# BRIEF
Please reproduce all entries word for word, leaving every image behind.
··· RAW DATA ···
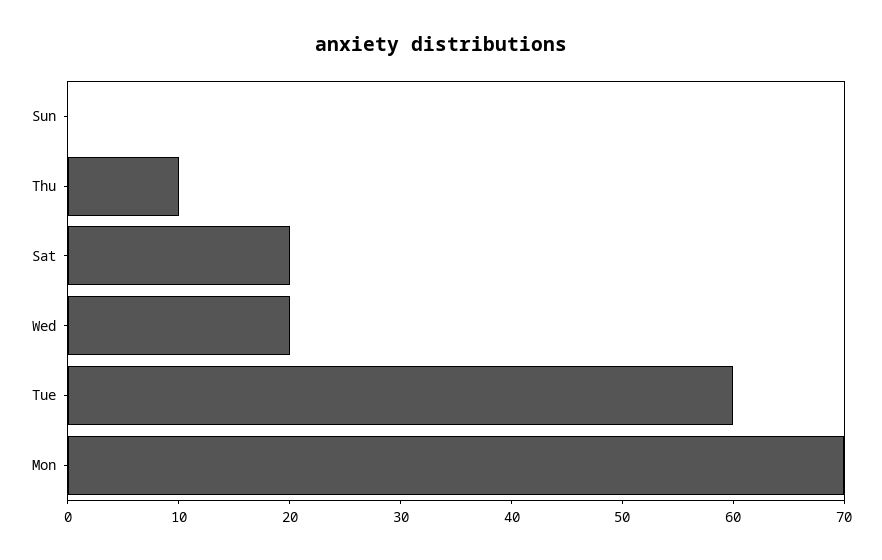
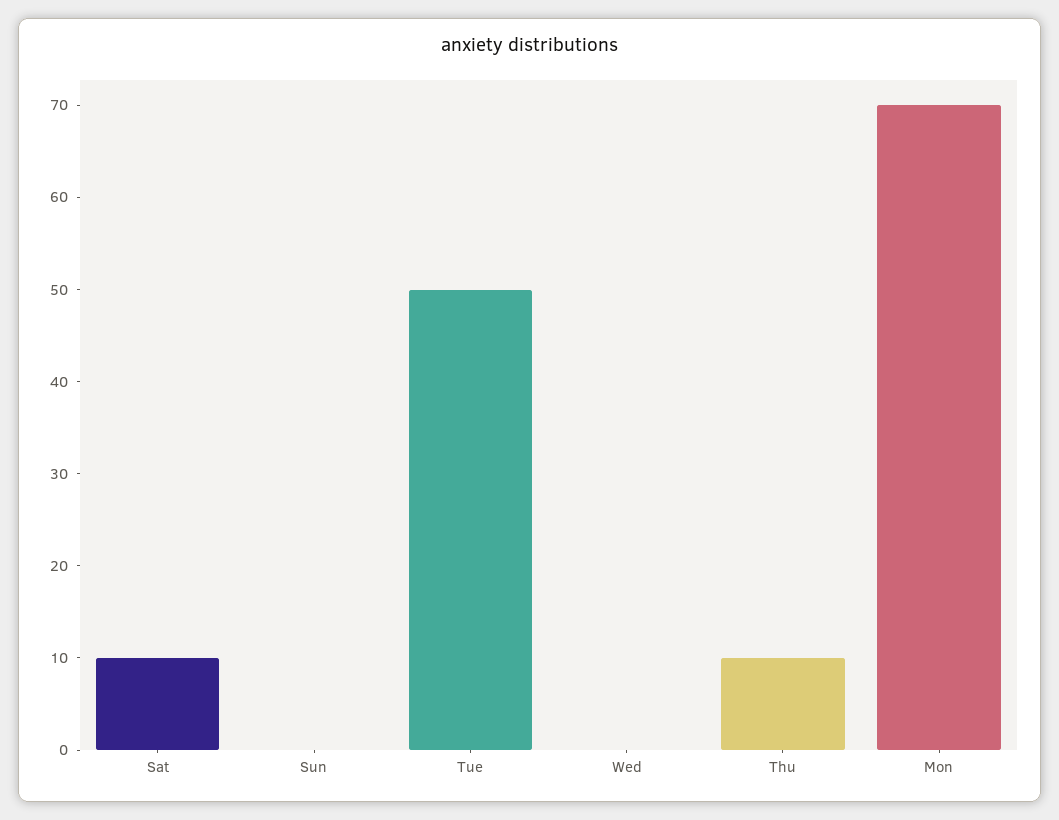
  {
    "Sun": 0,
    "Thu": 10,
-   "Sat": 20,
+   "Sat": 10,
-   "Wed": 20,
+   "Wed": 0,
-   "Tue": 60,
+   "Tue": 50,
    "Mon": 70
  }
···
# TASK RESPONSE
  {
    "Sun": 0,
    "Thu": 10,
-   "Sat": 20,
+   "Sat": 10,
-   "Wed": 20,
+   "Wed": 0,
-   "Tue": 60,
+   "Tue": 50,
    "Mon": 70
  }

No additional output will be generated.